** Task to carry out **
Reproduce verbatim the text lines that accompany every item below, leaving out the pictures themselves.

-- Records to process start --

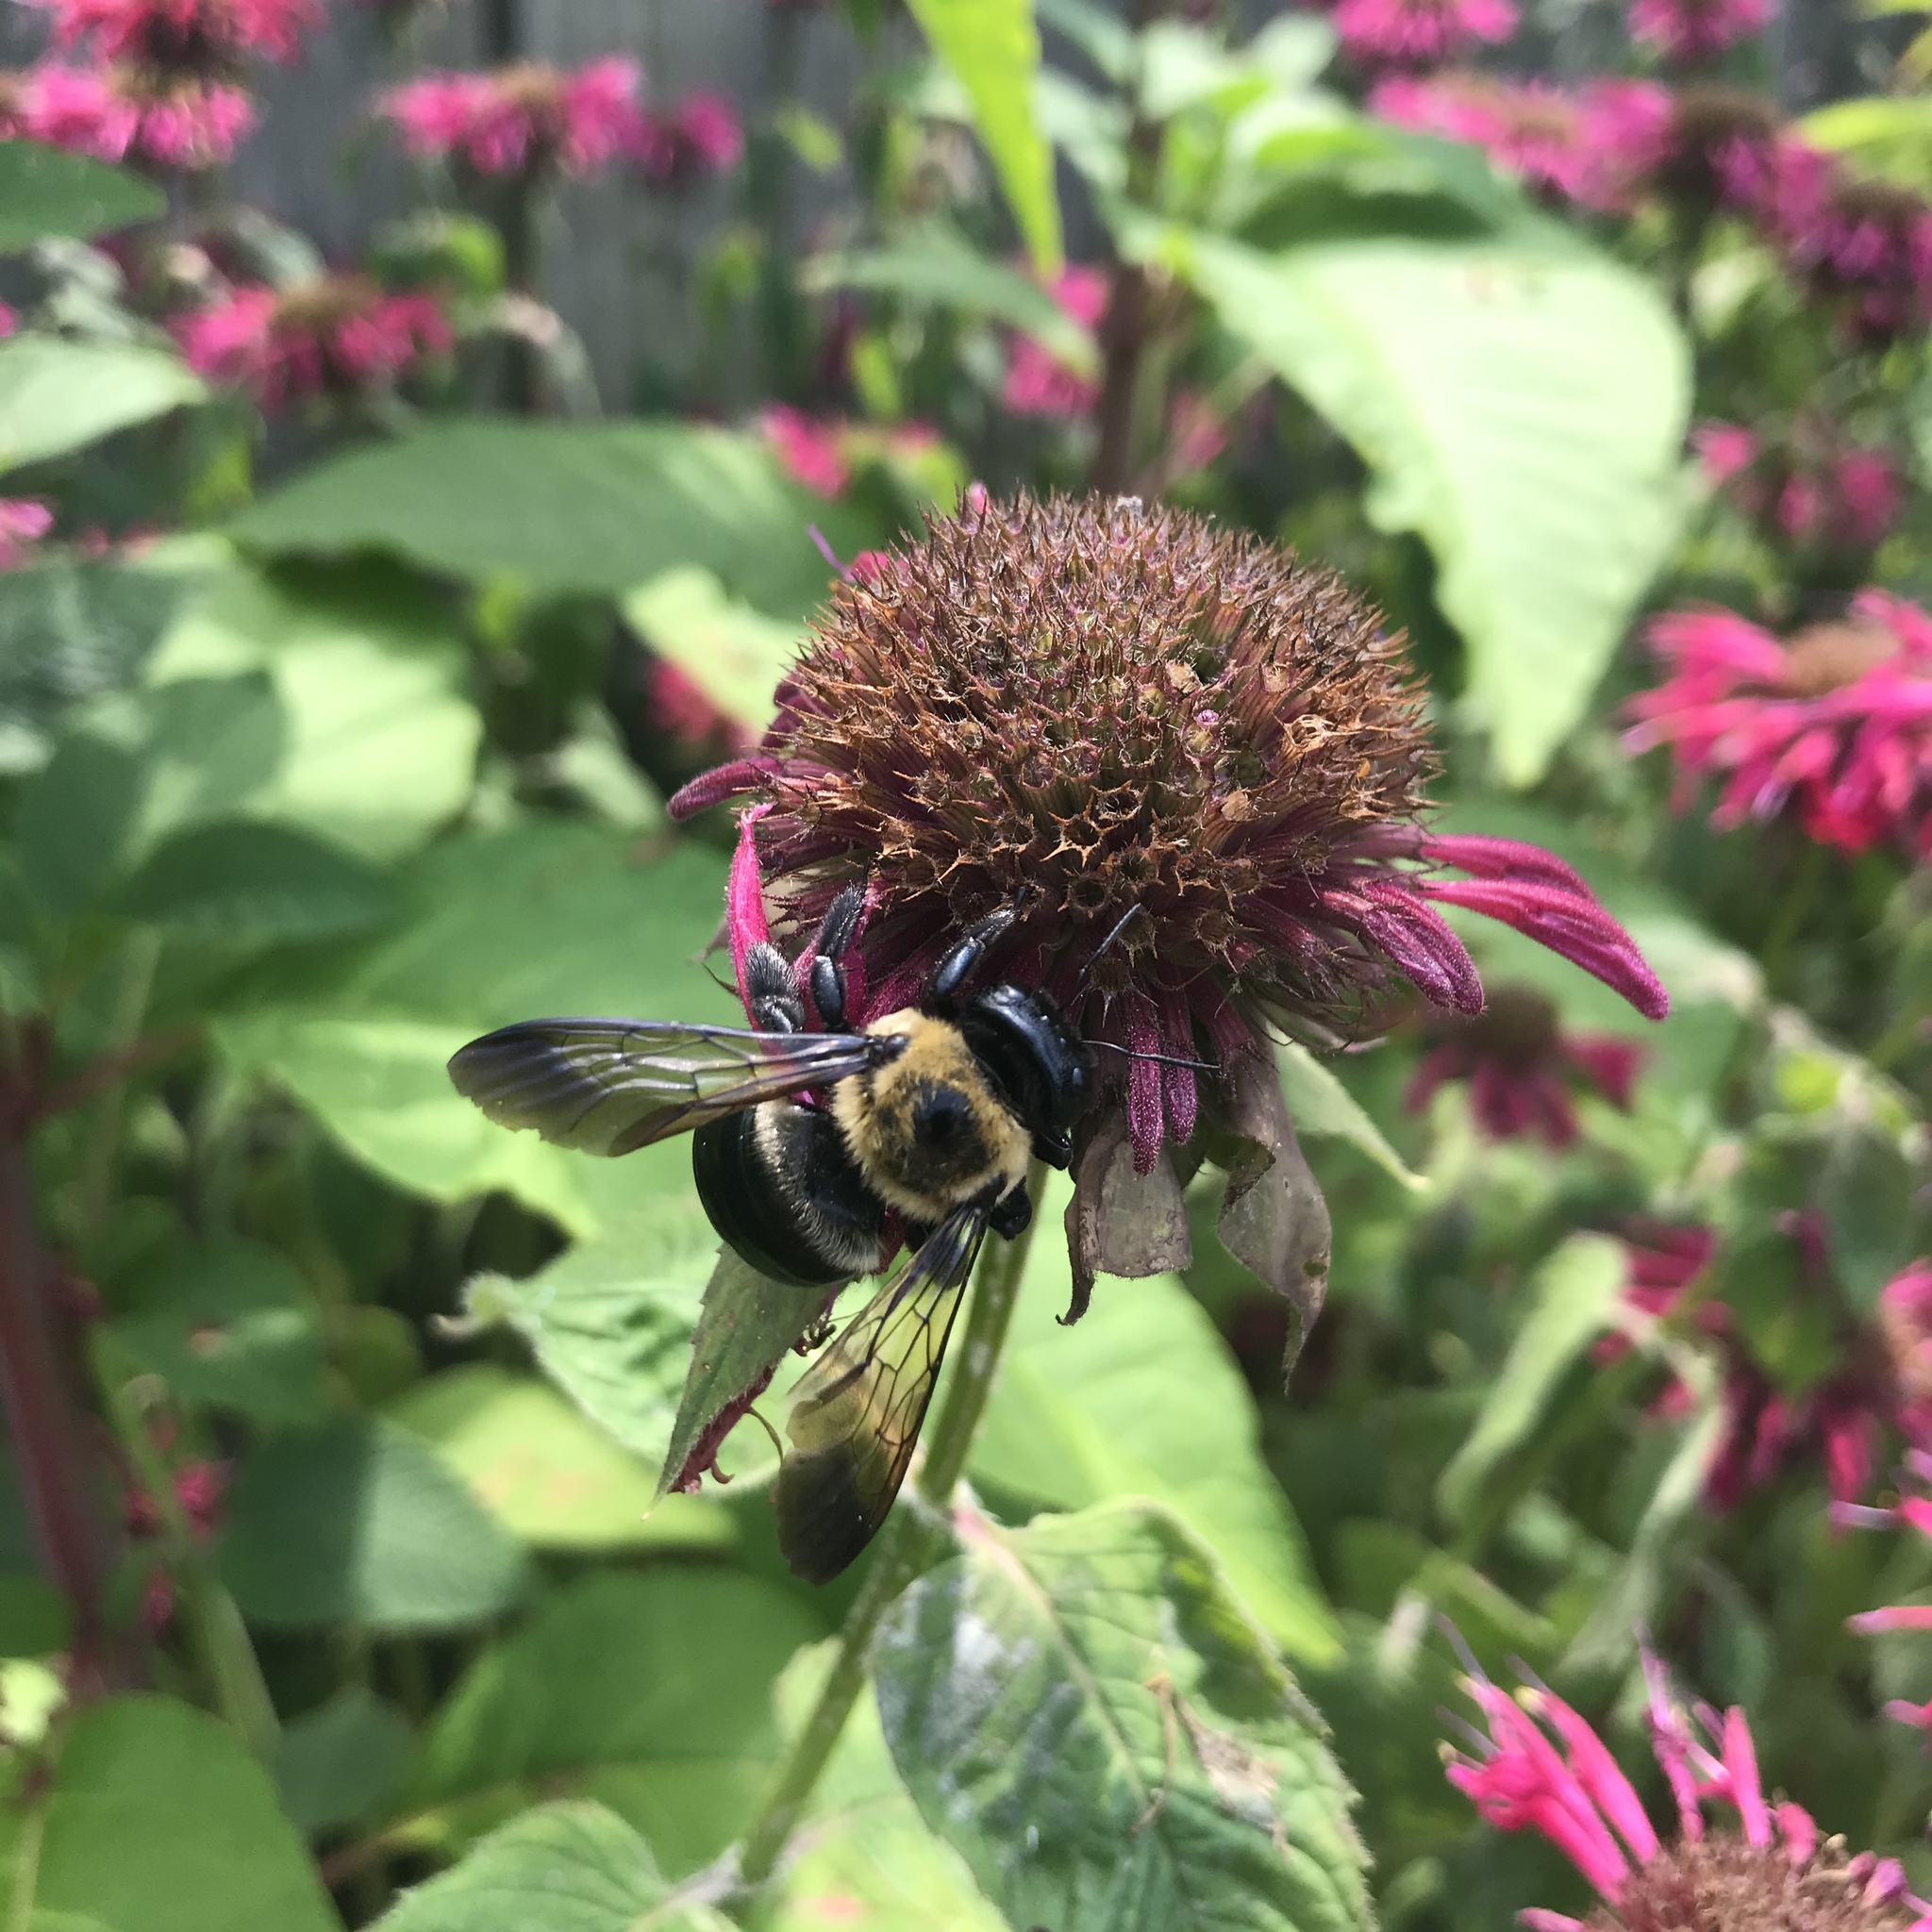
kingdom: Animalia
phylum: Arthropoda
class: Insecta
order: Hymenoptera
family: Apidae
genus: Xylocopa
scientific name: Xylocopa virginica
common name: Carpenter bee
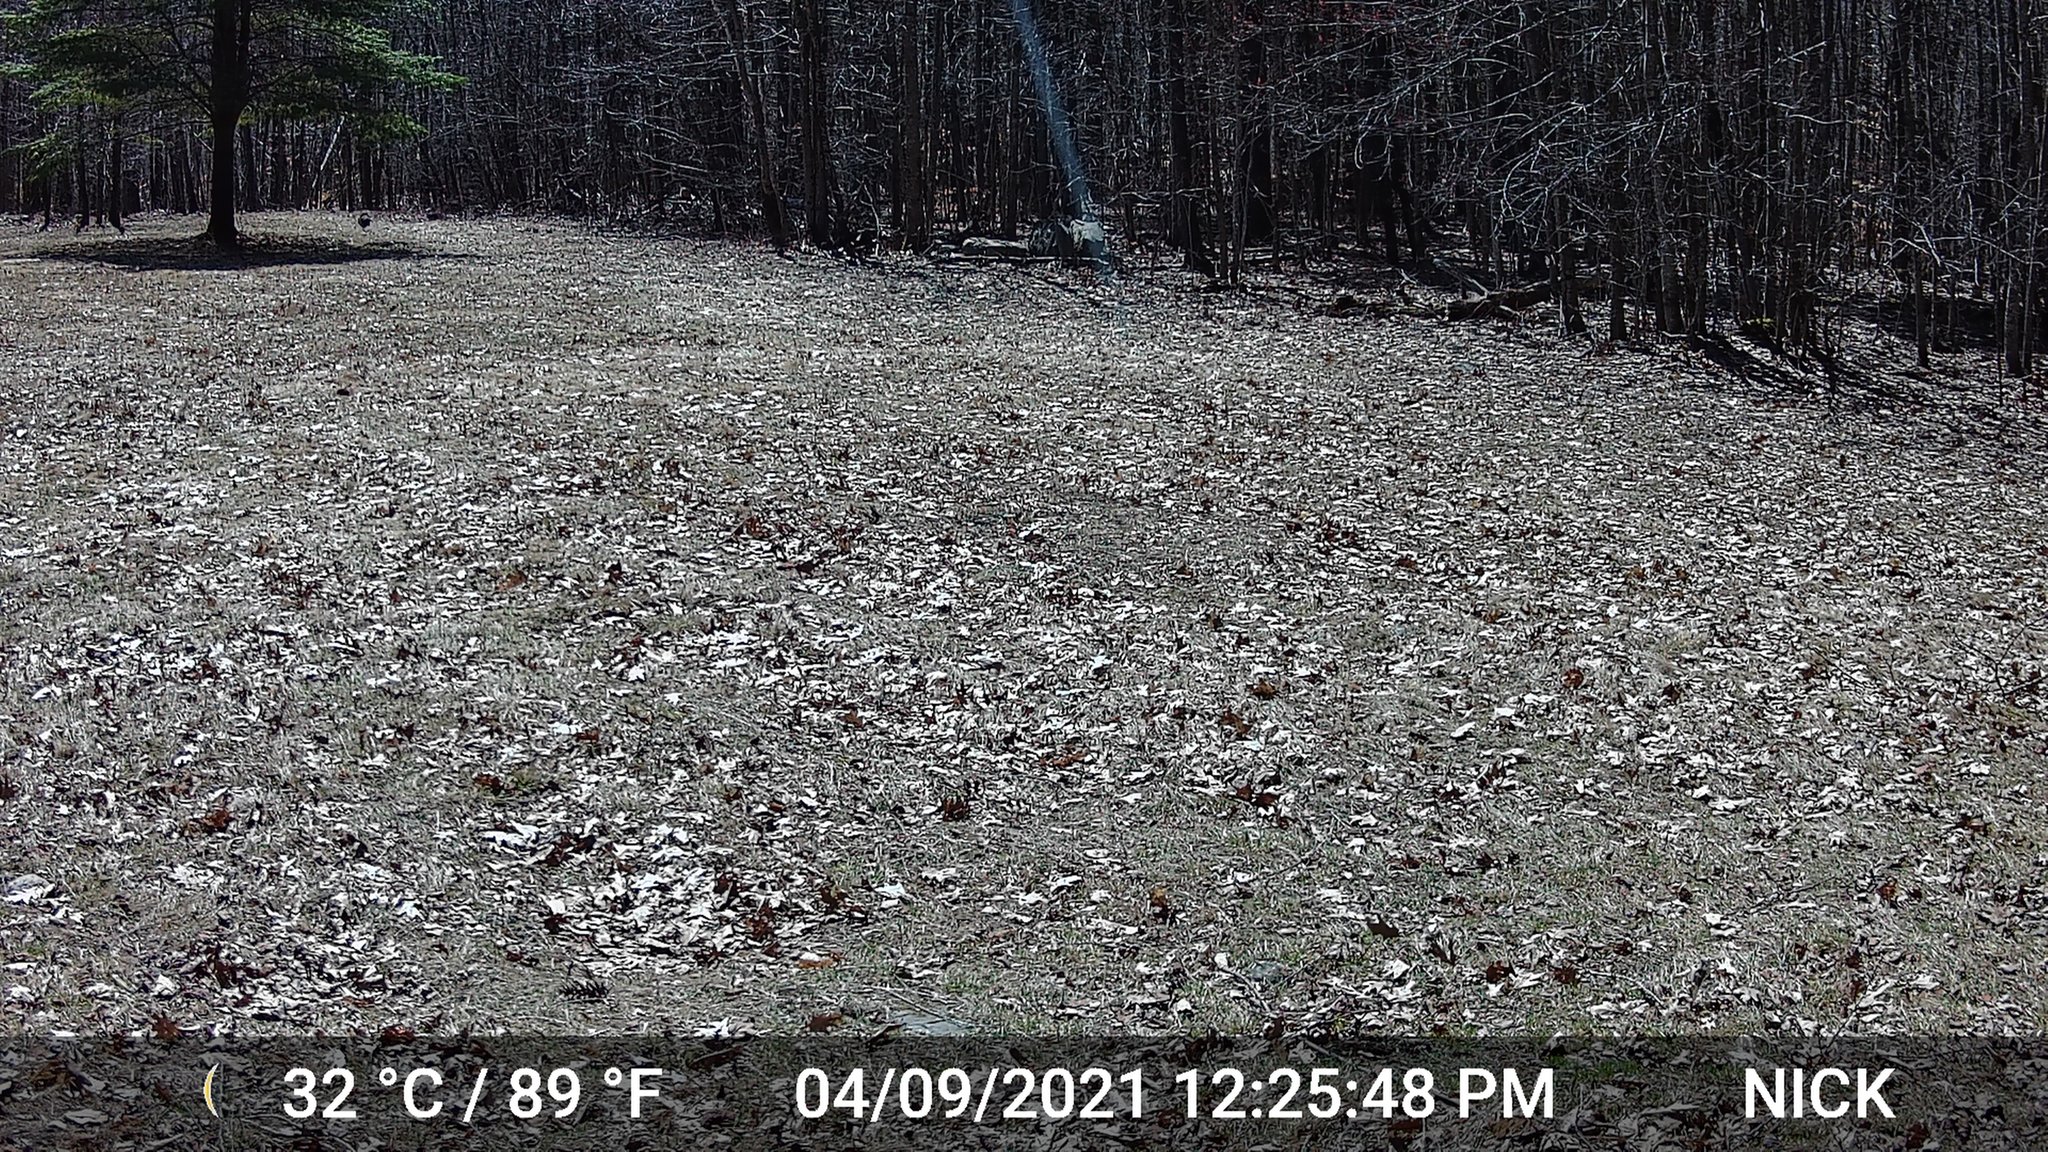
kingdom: Animalia
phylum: Chordata
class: Aves
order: Galliformes
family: Phasianidae
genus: Meleagris
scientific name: Meleagris gallopavo
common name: Wild turkey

-- Records to process end --

** Task output **
kingdom: Animalia
phylum: Arthropoda
class: Insecta
order: Hymenoptera
family: Apidae
genus: Xylocopa
scientific name: Xylocopa virginica
common name: Carpenter bee
kingdom: Animalia
phylum: Chordata
class: Aves
order: Galliformes
family: Phasianidae
genus: Meleagris
scientific name: Meleagris gallopavo
common name: Wild turkey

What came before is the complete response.